Le chef militaire autoproclamé des anti-balaka défie la présidente centrafricaine de transition

La présidente centrafricaine de transition, Catherine Samba Panza, qui a succédé à Michel Djotodia, porté au pouvoir par la coalition rebelle de la Séléka, a tenu des propos très durs, le 12 février, aux côtés de Jean-Yves Le Drian, le ministre français de la Défense, au sujet des milices anti-balakas, lesquelles se livrent à de nombreux exactions visant en particulier les populations musulmanes du pays.

« Les anti-balaka, on va aller en guerre contre eux. (Ils) pensent que parce que je suis une femme je suis faible. Mais maintenant les anti-balaka qui voudront tuer seront traqués », a-t-elle ainsi affirmé. La veille, M. Le Drian avait évoqué la nécessité de faire respecter les résolutions des Nations unies, « au besoin par la force ». Et le chef de l’opération Sangaris, le général Soriano, n’avait pas mâché ses mots, quelques heures plus tôt, en qualifitant les miliciens de « hors-la-loi et de bandits », devenus « les principaux ennemis de la paix en Centrafrique ».

Ces propos n’ont pas manqué de faire réagir les chefs autoproclamés des milices anti-balaka, dont on ignore exactement l’organisation mais dont on suppose qu’elles sont infiltrées par d’anciens partisans de l’ex-président Bozizé (renversé en mars 2013 par la Séléka, ndlr). Rassemblés, le 13 février, dans leur fief du quartier de Boy-Rabe, au nord de Bangui, ils ont défié la présidente Samba Panza.

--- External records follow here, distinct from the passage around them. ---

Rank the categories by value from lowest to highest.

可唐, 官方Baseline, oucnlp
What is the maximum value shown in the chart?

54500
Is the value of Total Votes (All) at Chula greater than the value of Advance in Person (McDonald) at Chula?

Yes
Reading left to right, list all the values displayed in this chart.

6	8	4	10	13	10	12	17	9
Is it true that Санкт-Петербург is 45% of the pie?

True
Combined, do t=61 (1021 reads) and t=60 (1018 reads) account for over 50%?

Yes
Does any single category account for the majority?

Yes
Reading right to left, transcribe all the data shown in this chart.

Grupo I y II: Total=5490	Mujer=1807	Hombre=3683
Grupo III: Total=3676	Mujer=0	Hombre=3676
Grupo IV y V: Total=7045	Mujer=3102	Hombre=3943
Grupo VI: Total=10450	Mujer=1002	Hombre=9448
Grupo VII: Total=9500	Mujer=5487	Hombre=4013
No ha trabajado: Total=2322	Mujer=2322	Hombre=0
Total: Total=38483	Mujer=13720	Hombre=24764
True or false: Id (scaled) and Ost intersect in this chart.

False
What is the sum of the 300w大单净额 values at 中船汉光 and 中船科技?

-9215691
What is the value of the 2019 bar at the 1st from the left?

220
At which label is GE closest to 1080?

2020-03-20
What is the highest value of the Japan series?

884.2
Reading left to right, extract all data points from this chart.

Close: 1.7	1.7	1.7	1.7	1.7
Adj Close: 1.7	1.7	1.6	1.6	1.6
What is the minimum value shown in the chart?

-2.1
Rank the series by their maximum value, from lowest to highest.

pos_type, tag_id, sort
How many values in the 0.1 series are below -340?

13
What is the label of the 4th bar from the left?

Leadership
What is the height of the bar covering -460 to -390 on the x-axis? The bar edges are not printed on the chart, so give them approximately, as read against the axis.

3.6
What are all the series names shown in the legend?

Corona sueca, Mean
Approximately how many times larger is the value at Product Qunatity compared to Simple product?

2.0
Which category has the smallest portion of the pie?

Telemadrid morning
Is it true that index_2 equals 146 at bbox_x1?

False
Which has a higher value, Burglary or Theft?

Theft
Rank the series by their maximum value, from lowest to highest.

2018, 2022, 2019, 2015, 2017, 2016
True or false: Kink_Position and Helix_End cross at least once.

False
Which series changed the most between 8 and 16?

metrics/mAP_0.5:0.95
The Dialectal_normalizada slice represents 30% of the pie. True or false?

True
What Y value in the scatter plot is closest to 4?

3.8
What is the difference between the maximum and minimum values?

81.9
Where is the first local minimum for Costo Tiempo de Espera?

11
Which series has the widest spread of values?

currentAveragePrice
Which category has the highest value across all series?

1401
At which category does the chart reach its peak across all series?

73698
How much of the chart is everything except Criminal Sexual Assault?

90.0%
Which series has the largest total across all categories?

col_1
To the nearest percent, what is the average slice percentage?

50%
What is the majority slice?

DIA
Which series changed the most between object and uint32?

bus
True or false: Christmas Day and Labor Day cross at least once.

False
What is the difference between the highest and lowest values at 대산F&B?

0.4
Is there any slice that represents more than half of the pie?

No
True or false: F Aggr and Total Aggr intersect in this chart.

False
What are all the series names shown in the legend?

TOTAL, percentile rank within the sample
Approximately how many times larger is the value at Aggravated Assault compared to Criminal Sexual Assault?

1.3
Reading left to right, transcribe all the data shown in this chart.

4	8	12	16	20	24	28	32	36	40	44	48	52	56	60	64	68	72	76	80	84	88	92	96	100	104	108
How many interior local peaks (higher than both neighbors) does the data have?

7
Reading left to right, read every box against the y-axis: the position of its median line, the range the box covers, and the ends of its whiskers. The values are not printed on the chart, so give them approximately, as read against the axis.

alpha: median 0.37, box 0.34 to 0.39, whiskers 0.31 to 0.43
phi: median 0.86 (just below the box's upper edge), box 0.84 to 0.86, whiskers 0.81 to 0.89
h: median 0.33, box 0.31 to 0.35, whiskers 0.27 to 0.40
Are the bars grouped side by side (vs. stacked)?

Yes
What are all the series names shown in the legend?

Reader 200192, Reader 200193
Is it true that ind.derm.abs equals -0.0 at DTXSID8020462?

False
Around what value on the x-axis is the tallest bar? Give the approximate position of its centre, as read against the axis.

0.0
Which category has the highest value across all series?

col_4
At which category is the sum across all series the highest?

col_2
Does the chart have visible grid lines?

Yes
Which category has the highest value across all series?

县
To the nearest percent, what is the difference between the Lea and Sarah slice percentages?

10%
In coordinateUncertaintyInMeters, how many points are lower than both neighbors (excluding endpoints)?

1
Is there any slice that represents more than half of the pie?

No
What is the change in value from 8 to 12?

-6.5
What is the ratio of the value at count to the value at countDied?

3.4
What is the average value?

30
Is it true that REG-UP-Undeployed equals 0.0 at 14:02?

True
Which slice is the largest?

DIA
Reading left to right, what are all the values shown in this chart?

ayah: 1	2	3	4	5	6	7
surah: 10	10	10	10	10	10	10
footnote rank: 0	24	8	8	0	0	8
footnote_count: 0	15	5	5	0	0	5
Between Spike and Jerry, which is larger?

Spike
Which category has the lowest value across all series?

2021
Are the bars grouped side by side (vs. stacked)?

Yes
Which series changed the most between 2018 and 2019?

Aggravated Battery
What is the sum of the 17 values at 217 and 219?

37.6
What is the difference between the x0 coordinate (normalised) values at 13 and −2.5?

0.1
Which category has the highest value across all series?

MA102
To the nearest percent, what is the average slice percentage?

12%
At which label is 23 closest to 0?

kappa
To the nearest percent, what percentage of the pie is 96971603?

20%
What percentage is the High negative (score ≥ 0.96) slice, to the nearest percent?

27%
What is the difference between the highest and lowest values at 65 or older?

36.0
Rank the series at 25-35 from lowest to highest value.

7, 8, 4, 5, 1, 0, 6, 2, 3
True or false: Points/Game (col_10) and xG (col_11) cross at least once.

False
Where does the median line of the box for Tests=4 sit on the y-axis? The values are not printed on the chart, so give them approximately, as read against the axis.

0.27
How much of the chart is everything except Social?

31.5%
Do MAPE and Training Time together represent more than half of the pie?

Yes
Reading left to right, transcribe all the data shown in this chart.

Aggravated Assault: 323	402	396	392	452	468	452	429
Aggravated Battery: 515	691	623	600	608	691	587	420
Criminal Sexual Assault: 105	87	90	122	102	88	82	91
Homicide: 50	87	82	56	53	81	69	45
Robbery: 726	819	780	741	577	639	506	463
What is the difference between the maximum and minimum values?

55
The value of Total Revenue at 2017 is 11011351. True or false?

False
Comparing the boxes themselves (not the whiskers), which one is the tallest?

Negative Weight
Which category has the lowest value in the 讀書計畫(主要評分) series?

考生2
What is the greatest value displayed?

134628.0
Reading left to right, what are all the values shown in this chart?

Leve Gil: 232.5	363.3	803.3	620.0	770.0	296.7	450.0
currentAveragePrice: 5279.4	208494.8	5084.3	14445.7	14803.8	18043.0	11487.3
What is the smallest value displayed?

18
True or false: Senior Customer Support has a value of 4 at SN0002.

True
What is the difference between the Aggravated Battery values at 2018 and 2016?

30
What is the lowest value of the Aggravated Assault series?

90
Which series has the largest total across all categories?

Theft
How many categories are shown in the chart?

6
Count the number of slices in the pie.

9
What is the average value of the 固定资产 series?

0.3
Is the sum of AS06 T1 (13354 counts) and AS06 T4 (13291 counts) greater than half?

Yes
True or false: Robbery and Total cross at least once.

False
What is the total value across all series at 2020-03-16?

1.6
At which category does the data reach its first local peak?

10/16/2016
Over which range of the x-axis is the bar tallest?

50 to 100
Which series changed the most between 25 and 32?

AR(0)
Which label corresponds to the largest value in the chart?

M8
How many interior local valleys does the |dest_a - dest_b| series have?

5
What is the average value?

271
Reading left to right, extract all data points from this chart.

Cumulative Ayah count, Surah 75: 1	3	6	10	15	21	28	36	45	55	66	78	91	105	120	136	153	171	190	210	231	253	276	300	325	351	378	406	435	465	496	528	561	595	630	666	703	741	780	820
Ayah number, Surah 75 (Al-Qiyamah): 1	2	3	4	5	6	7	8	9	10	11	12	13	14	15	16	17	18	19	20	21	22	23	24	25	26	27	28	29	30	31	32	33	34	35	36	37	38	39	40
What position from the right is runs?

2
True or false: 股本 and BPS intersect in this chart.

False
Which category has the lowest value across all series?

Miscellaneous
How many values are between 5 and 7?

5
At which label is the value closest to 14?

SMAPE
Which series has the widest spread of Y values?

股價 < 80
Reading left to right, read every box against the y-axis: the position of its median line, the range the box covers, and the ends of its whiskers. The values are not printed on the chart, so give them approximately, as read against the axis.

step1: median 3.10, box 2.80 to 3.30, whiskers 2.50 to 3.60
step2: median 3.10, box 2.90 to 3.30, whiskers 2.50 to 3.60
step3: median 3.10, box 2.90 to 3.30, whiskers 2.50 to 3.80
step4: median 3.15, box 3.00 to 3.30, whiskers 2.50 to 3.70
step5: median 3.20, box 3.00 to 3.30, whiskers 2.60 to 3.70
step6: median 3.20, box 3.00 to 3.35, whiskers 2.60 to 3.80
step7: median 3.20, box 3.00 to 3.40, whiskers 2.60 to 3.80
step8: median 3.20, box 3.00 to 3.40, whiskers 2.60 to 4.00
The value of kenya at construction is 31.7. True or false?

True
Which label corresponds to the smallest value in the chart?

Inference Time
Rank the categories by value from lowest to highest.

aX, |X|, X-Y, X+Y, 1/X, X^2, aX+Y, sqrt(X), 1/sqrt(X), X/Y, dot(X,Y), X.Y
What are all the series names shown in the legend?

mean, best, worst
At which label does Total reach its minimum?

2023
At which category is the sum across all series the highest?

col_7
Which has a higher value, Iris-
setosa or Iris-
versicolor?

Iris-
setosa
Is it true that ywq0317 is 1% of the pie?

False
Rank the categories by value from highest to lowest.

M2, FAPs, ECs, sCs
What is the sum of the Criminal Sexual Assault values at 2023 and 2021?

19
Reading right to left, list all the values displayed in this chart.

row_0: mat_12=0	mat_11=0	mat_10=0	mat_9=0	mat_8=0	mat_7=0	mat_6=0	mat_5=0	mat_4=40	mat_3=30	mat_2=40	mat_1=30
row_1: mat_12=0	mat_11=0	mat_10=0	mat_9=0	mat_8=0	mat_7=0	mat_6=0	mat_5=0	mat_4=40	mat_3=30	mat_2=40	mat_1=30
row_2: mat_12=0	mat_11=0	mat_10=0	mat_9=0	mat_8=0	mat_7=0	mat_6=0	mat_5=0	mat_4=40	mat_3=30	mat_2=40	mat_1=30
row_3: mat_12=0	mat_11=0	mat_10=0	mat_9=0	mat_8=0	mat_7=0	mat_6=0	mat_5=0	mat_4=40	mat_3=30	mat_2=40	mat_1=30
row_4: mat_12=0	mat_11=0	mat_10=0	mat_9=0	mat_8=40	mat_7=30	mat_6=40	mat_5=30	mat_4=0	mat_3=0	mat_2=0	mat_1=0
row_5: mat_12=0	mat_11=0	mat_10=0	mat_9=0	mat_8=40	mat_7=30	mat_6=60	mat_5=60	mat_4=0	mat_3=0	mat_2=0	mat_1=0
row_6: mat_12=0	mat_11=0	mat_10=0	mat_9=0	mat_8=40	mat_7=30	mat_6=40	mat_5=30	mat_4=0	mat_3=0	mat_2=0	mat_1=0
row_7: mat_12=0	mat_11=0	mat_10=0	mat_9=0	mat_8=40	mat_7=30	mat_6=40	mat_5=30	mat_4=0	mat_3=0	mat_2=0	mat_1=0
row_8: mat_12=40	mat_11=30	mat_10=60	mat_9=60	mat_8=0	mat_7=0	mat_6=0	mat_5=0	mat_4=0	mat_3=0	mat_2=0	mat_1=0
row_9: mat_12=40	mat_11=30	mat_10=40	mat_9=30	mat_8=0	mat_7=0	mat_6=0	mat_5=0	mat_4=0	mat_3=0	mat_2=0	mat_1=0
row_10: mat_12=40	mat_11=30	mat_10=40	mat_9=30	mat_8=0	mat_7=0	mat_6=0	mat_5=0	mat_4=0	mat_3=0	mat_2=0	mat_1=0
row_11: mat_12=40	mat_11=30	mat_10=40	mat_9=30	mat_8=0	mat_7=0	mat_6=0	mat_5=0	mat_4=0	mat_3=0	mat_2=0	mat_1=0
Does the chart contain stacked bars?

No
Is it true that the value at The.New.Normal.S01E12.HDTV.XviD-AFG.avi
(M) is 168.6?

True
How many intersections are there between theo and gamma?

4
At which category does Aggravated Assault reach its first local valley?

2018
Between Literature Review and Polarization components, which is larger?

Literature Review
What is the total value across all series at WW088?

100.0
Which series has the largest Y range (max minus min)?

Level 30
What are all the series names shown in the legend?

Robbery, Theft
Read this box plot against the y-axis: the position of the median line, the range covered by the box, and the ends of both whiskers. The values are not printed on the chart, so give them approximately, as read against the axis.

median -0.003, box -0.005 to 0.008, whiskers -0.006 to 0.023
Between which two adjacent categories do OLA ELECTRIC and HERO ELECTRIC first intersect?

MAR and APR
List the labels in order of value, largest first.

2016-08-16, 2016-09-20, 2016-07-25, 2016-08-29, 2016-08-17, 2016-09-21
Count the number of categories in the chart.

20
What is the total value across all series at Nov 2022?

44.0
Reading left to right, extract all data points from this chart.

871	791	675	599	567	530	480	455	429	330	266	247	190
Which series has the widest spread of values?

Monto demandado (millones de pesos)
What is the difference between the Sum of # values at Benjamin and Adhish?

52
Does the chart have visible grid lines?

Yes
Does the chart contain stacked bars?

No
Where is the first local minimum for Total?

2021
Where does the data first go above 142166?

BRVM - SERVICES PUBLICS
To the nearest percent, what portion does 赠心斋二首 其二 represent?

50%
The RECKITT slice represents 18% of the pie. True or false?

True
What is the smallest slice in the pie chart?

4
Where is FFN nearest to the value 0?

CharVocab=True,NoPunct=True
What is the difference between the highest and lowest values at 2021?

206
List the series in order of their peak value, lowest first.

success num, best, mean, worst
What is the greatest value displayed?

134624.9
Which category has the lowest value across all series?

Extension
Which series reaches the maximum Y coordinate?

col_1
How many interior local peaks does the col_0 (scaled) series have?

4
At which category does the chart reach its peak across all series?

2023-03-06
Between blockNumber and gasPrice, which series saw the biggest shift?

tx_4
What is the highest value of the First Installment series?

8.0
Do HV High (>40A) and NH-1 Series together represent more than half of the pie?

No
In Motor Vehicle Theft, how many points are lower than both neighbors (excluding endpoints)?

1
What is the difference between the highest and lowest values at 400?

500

« Déclarer la guerre aux anti-balaka, c’est déclarer la guerre à la population centrafricaine », a ainsi lancé Richard Bejouane, qui prétend être leur chef auto-proclamé, devant une centaine de miliciens.

Ce dernier a également indiqué que les miliciens anti-balaka seraient au moins 52.000, dont 12.000 rien qu’à Bangui. Ce chiffre paraît fantaisiste dans la mesure où le coordonnateur politique, également auto-proclamé, de ces milices, Patrice Edouard Ngaissona, avait avancé, en début de semaine, le nombre de 70.000.

« Nous sommes prêts à être cantonnés », a poursuivi Richard Bejouane. Comme l’ont été les combattants de l’ex-Séléka, du moins une partie, à Bangui. Le cantonnement est la première étape du programme DDR (Démobilisation, Désarmement, Réinsertion), qui prévoit une prise en charge financière.

Un autre responsable anti-balaka, Emotion Brice Namsio, un ancien douanier se présentant comme étant le porte-parole de ce « mouvement », a donné les raisons pour lesquelles les miliciens demandent à être cantonnés. « Ces braves ont fait 500 ou 800 km pour chasser Djotodia et ses mercenaires et on ne reconnaît pas leurs efforts! Les Séléka, eux, sont cantonnés, on leur a laissé leurs armes (ndlr, une chacun) et on leur donne à manger! Et nous, on voudrait qu’on rende nos armes et qu’on rentre chez nous sans rien! », a-t-il lancé.

« La présidente doit avoir la sagesse de nous réunir tous dans un processus de paix, ajoute-t-il, assurant ne pas croire à sa déclaration de guerre. Notre ‘maman’ va se ressaisir », a-t-il aussi affirmé avant d’anoncer que les « vrais » miliciens anti-balaka seront bientôt munis d’une « carte d’identification » pour les différencier des pillards.

Car pour le commandant 12 puissances (ne riez pas…), habituellement affublé de grigris et d’épingles à nourrice, les anti-balakas « ne sont pas des voyous, pas des bandits ». Ce sont, a-t-il expliqué, des « des combattants de la paix » et des « engagés volontaires » pour la Centrafrique. « Et aujourd’hui, on veut nous traiter de salauds ce n’est pas normal! », s’est-il indigné.

Reste que ce plaidoyer risque de ne pas convaincre le général Soriano. « Les cantonner, ce serait leur donner une légitimité qu’ils n’ont pas, ce serait leur donner la possibilité de devenir une force qu’ils ne sont pas au service d’un sombre dessein », a-t-il affirmé en début de semaine, au sujet des anti-balaka.